PASSAGE:
[Start of section]
The presence of different industries in the sewersheds served by the suppression facilities might be the reason behind the high concentrations of these surfactants in the wastewater (Table 6 ). For example, the majority of the sewersheds contain food processing, cleaning products, plastics, and fabrics, and metal finishing industries which can significantly contribute chemicals to the wastewater received by the investigated facilities. Several studies have been done on the monitoring of wastewater for different compounds used as surfactants and detergents (Ahmia et al., 2016; Devi and Chattopadhyaya, 2013; Kopiec et al., 2015; Kruszelnicka et al., 2019; Olsson et al., 2008; Ross and Liao, 2015). However, there was no study on the effect of these compounds on SARS-CoV-2 in the wastewater. Thus, in the next section, the stability of SARS-CoV-2 genetic material in wastewater in the presence of four compounds is discussed.

Table 6.

Industrial category found in the sewershed served by suppression facilities.

No	Facility Name	Facility ID	Industrial Category
1	Joplin Turkey Creek WWTP	JOPTC	Food processing and packaging, wood preservation, metal finishing, roofing and building products, hospital
2	Independence Rock Creek WWTP	INDRC	Metal finishing, food packaging, plastics, car part, Bulk Fuel
3	Macon WWTP	MACON	Food manufacture, tool, and Dye
4	MSD Bissell Point WWTP	MSDBP	Fabric, chrome plating, metals finishing, electronics, cleaning products, detergent, leather, food packaging, paper, plastics, polishes, hospital
5	MSD Fenton WWTP	MSDFN	Packaging, cleaning products
6	MSD Missouri River WWTP	MSDMR	Metals finishing, plastics, paper, electronics, hospital

3.4. Identification of the bioactive molecules associated with suppression of SARS-CoV-2 signals

To further characterize the findings from the metabolomic approach, stepwise regression models and LASSO regression models were used to determine the significant predictor variables (i.e., compounds’ relative intensities) which are positively correlated with the response variable (i.e., SARS-CoV-2 suppression rate). Results from positive and negative ion modes were analyzed separately.

The relationships among chemical signal intensities (generated from UPLC-MS positive ion mode analysis) and SARS-CoV-2 RNA suppression rate were examined using four different statistical approaches. According to the forward and backward stepwise regression models, the signal intensities of 13 out of 21 compounds were positively correlated with the viral suppression rate (Table S2). Best subsets regression also identified the signal intensities of 13 out of 21 compounds as being positively correlated with the viral suppression rate (Table S3). The signal intensities of eight out of 21 compounds were kept in the lasso regression model and obtained positive estimated coefficients (Table S4). Palmitelaidic acid, 4-nonylphenol, dicyclopentadiene, tetrabutylammonium and sodium oleate signal intensities were positively correlated with the viral suppression rate among all four statistical approaches (Tables S2-S4). Furthermore, using the same statistical approaches, polyoxyethylene glycol dioleate and 4-nonylphenol appeared to be positive correlated to vial suppression rate among all four approaches when the signal intensities from negative ion mode were analyzed (Tables S5 and S6). In conclusion, only the signal intensity of 4-nonylphenol was positively correlated with the viral suppression rate for both positive and negative ion modes.
[End of section]
WHAT YOU NEED TO DO:
[a] In the wastewater passage, which compound's signal intensity was positively correlated with the viral suppression rate in both positive and negative ion modes?
[b] Extend the wastewater passage with the text that should follow its final sentence.

DATASET ENTRIES:
[Start of section]
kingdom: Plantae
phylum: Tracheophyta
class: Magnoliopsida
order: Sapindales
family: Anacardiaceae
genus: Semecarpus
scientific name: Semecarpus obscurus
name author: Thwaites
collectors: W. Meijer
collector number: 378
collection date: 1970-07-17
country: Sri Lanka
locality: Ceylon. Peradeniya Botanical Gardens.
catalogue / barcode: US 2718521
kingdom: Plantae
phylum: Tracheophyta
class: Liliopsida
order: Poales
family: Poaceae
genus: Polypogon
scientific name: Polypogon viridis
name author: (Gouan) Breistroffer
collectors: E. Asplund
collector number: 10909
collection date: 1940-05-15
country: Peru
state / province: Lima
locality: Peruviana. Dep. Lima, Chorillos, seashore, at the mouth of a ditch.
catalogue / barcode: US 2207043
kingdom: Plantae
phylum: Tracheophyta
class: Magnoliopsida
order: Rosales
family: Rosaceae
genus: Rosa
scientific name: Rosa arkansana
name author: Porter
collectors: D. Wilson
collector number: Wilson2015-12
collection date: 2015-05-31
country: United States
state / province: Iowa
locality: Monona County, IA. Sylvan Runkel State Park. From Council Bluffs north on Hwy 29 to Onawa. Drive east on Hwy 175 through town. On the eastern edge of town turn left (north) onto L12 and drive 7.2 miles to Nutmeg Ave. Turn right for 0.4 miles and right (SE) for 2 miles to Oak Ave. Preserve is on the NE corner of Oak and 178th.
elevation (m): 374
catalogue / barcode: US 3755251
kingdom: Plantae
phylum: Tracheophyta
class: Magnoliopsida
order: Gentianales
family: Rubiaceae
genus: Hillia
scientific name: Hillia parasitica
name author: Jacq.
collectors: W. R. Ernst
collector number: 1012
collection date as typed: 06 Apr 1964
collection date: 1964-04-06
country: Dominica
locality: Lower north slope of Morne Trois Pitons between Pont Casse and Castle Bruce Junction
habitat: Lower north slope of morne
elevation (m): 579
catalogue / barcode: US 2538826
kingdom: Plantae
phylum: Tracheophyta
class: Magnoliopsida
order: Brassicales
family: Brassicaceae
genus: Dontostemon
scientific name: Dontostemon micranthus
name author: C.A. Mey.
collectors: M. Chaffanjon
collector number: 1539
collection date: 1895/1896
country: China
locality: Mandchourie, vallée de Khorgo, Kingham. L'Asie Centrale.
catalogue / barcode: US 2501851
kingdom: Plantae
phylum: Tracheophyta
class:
[End of section]
RESULTS BY TASK:
[a] 4-nonylphenol

[b]
3.5. Suppression experiments

The results from the statistical approaches suggested that the signal intensities of 4-nonylphenol, palmitelaidic acid, sodium oleate, and polyethylene glycol dioleate are positively correlated with SARS-CoV-2 suppression rates (Tables S2-S6). Therefore, the suppression of these compounds on SARS-CoV-2 were tested in incubation studies using real wastewater. A wastewater with known high viral copy numbers from “non-suppressed” facilities was used in these experiments. Fig. 8 shows the suppression rates (SR) of the compounds tested. After reacting for 24 h, the SR (%) were 57.2%, 35%, 43.3%, and 78.2% when adding PEGD, NOPH, SOOE, and PAMA, respectively.

Fig. 8.

Chemical effect on the SARS-CoV-2 signals in the wastewater. Samples from different batches were treated with 50 mg/L PEGD (polyethylene glycol dioleate), NOPH (4-nonylphenol), SOOE (sodium oleate), and PAMA (palmitelaidic acid). Duplicate wastewater samples were reacted with each chemical individually for 24 h at room temperature (N = 16). Error bars represent standard deviation.

Enveloped viruses like SARS-CoV-2 have a variety of sites on the lipid membrane/envelop embedded with proteins where surfactants (nonionic, anionic, and cationic surfactants) can bind and interact (Simon et al., 2021). In general, surfactants are well known to bind to proteins, with the main mechanisms being hydrophobic, electrostatic, and H-bonding. The binding of the surfactants often leads to denaturation of the protein, either by the formation of protein-surfactant complexes or by unfolding (Richieri et al., 2000; Simon et al., 2021).

For enveloped viruses, a major point of attraction to surfactant molecules is the lipid bilayer in which hydrophobic interaction may become the main driving force. In addition to hydrophobic interactions, electrostatics may also play a role, especially if the surfactant was oppositely charged (Simon et al., 2021). Some surfactants might be bound within the lipid bilayer and this binding will raise the chemical potential of the surfactant in the bilayer, leading to thermodynamic instability (Tan et al., 2002). The four compounds tested were considered hydrophobic because their partitioning coefficient (logP) ranges between 5.6 and 15, demonstrating that hydrophobic interaction plays an important role in the interaction between surfactants and lipid bilayers.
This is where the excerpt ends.